The Beaverton area was one of the fastest growing in the state, and in 1962, the district determined that a new high school was needed. The former Kinnaman Dairy Farm was purchased, and in 1966, construction began on a new building. There were construction delays, so in September 1968, the first Aloha High School tenth and eleventh grade students used the former Merle Davies Elementary School and parts of Beaverton High School. The Aloha High School building, though incomplete, held its first classes in 1970.
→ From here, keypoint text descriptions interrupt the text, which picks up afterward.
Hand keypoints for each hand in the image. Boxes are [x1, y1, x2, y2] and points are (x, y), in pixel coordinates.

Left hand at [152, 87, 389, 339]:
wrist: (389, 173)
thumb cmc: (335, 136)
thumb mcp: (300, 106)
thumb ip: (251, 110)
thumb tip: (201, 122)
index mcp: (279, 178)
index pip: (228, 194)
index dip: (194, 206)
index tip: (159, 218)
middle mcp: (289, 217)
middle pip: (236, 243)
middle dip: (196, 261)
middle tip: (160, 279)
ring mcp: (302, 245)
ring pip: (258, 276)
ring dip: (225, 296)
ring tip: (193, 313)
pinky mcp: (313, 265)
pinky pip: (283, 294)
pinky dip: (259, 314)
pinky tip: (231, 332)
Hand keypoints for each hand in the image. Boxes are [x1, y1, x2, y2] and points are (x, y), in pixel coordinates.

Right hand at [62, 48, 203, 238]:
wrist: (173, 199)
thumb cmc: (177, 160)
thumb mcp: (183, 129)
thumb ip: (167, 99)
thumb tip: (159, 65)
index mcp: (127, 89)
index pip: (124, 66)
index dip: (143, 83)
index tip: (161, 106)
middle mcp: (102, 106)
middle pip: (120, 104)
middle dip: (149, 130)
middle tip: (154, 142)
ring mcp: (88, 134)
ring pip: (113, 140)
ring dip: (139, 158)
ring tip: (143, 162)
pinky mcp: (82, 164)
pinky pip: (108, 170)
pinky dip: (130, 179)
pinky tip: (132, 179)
The community of Aloha (pronounced Ah-LO-wa) was likely named for a place in the state of Wisconsin, and not for the Hawaiian word aloha. The association with Hawaii, however, gives the school its mascot, a Hawaiian warrior, and the design of the school crest, which includes a warrior and a conch shell, a symbol associated with Hawaii. The crest was designed by students during the 1968–69 and 1969–1970 school years.
As of the 2012–13 school year, the school was 1% American Indian/Alaskan Native, 7% Asian, 4% Black, 1% Hawaiian Native/Pacific Islander, 32% Hispanic, 49% White, and 6% multiracial. Approximately 53% of students qualified for free or reduced lunch.
Athletics and activities
School activities sanctioned by the Oregon School Activities Association include football, volleyball, soccer, cross country, basketball, swimming, wrestling, dance/drill, cheerleading, baseball, softball, track and field, tennis, golf, band, choir, solo music, and speech.